罪と罰/ドストエフスキー 1866年 評価:5

 140年以上前の作品で、今の日本では到底考えられない極貧の生活環境が舞台だが、全く古さを感じない。文庫本にして1100頁を超える大作だが、描かれているのはたった1ヶ月程度で舞台はペテルブルクの一角のみ。

 あらすじは、精神を病み気味の大学生ラスコーリニコフが、質屋の老女とその妹を殺害するが、犯罪に対する良心の呵責と生への固執から自首するという非常にシンプルなもの。生真面目な程の善人として描かれる友達、貧しく、不幸な境遇の母と妹、彼を犯人と確信し、自首させようと試みる判事、家族のために若くして娼婦となった娘(後に主人公の心の拠り所となる)など、10人ほどの主要な登場人物が、主人公の心情の変遷に関わっていく。

 人間の行動や言動には必ず内面からの動機がある(それが事後の場合もある)のが常だが、その内面までも詳細に記述することで、本来、思考回路が不明と扱われがちな精神病者ラスコーリニコフの行動がとても現実味を帯びるのみならず、表面的には大きな事件が起きるわけではないものの、とてもスリリングな展開を感じさせ、ぐいぐいと物語に引き込まれてしまう。

 普通に書いたら1/4の物量で済むような事象である。しかし、研ぎ澄まされ、人間の心情を抉るような描写が常に付帯してくるわけで、登場人物すべての人柄、癖、そして匂いまでを感じることができる記述は、文豪と呼ばれることを嫌が応にも納得させてしまう。

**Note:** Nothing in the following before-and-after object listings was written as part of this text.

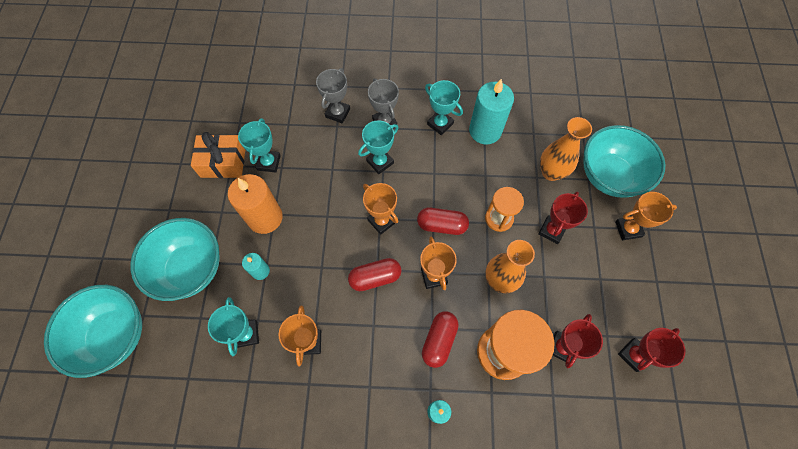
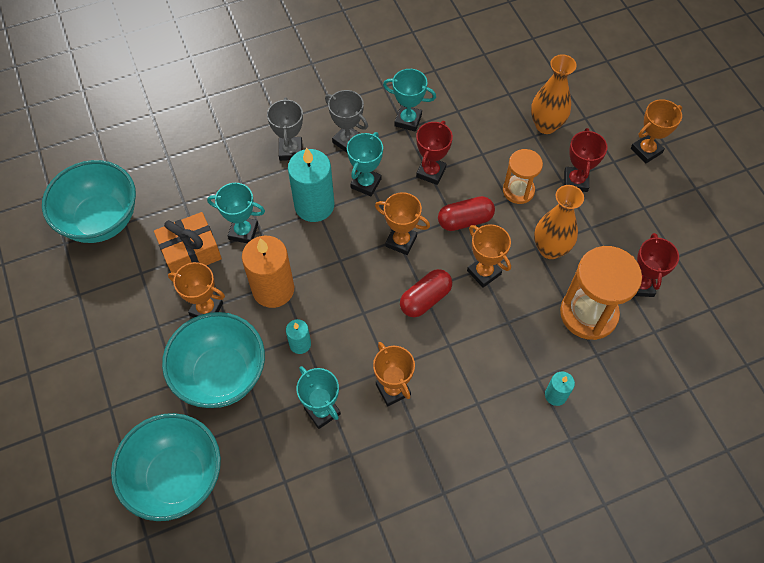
camera: 25 degrees left, 5 degrees down
(209, 212) = (206, 309): none -> orange trophy
(268, 163) = (243, 232): turquoise trophy -> turquoise trophy turned 60 degrees counterclockwise
(439, 341) = (522, 330): red capsule -> none
(485, 131) = (458, 109): turquoise candle -> turquoise candle (314, 205)
(609, 176) = (603, 107): turquoise bowl -> turquoise bowl (101, 220)
(634, 355) = (708, 263): red trophy -> red trophy (431, 172)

 大学生の頃に読んだことがあるが、正直細かな内容は忘れてしまったし、なんとなく難しい印象があった。今回読んだバージョンは10年ほど前の新訳であり、言葉が必要以上に難しいわけではなく、それがまた古臭さを感じない要因でもあろうが、現代でも十分魅力的な名作であり、これなら「白痴」や「カラマーゾフの兄弟」なんかも読んでみたいと思う。